_EXTRACT PROVIDED:_
These playsets have their own unique campaign, which can be played with up to two players. All characters from a specific franchise can only play in their respective playset (for example, Mr. Incredible can't be used in the Pirates of the Caribbean playset), meaning two figures from the same series are required to play a playset in split-screen multiplayer. However, Marvel and Star Wars playsets (excluding Marvel Battlegrounds) feature collectable "Crossover/Champion coins", which enable the use of certain characters from different playsets. Playing through a playset unlocks objects and vehicles that can be used in the Toy Box mode.

===Toy Box mode===
Toy Box mode allows players to create their own game in an open-world arena. Players can mix and match everything that is unlocked within each of the playsets including characters, weapons and gadgets. By unlocking new content in the Disney Infinity playsets, players are able to build their own worlds and essentially create their own game. There are various "adventures" in this mode, which help teach the player how to use the mode's tools. Players can also earn "spins" by playing through playsets or leveling up their characters, which can be used to unlock additional items. The mode supports online multiplayer, in which players can play around with items that only the other player has, albeit only during that session.

Items in a dataset:
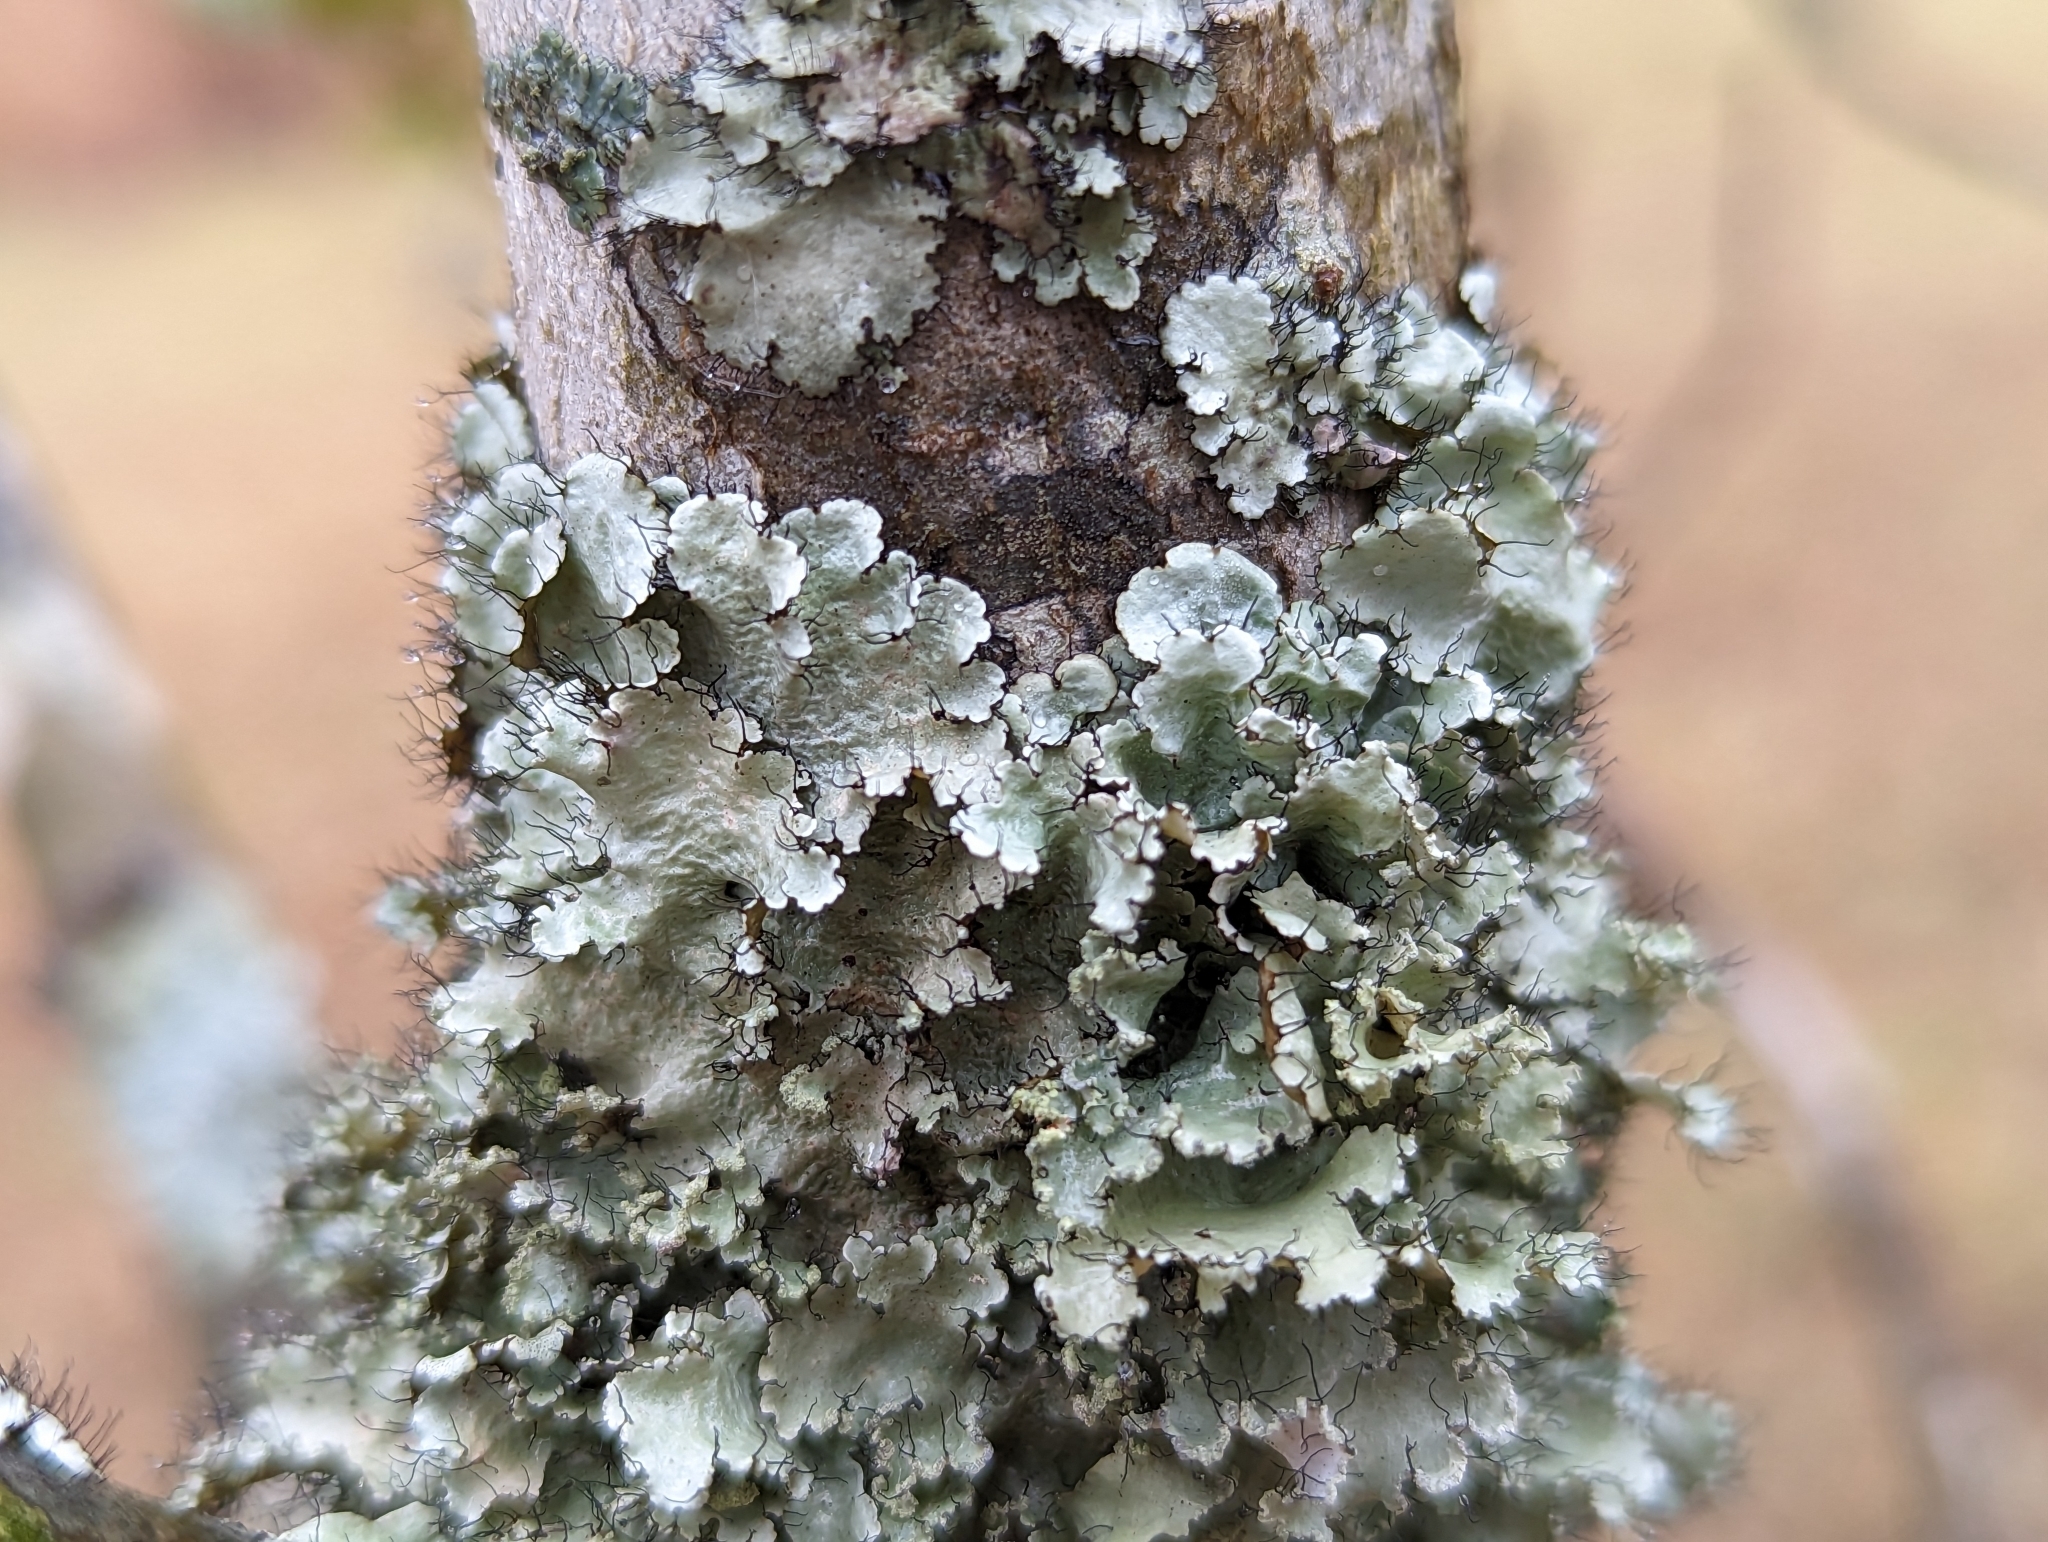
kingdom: Fungi
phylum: Ascomycota
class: Lecanoromycetes
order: Lecanorales
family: Parmeliaceae
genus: Parmotrema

_PROBLEMS TO SOLVE:_
1. According to the Disney Infinity passage, how can players earn "spins"?
2. Please take the Disney Infinity passage further, picking up right after its final sentence.
These items come from a separate source.

_TASK RESULTS:_
1. By playing through playsets or leveling up their characters.

2.
A portable Toy Box became available in late 2013, exclusively for the iPad. A version of the Toy Box is also available for Microsoft Windows. These versions of the Toy Box utilize the web codes included with each Disney Infinity character.

===Physical elements===
The Infinity Base has two round spots to place figurines, and a hexagonal spot to place world discs. When the figurines are placed on the Infinity Base, the characters are imported into the game, while world discs unlock Play Sets.

Power Discs are discs that can be placed on the Infinity Base along with their characters to add new elements to the game. Players can use up to three environment enhancements (Hexagonal Power Discs) that can only be used in the Toy Box mode and up to two character enhancements (Circular Power Discs) per character. The environment enhancements can alter the terrain, change the background "sky," add new vehicles or add new weapons. The character enhancements will alter things about the character such as damage done, replenish health, allow for faster experience gain for leveling and so on. One Power Disc is included with the Starter Pack while additional discs are sold in blind bags each containing two discs.

==Disney Toy Box==
Following the cancellation of the series, it was announced that Disney would be launching a series of action figures based on the art style used in the games.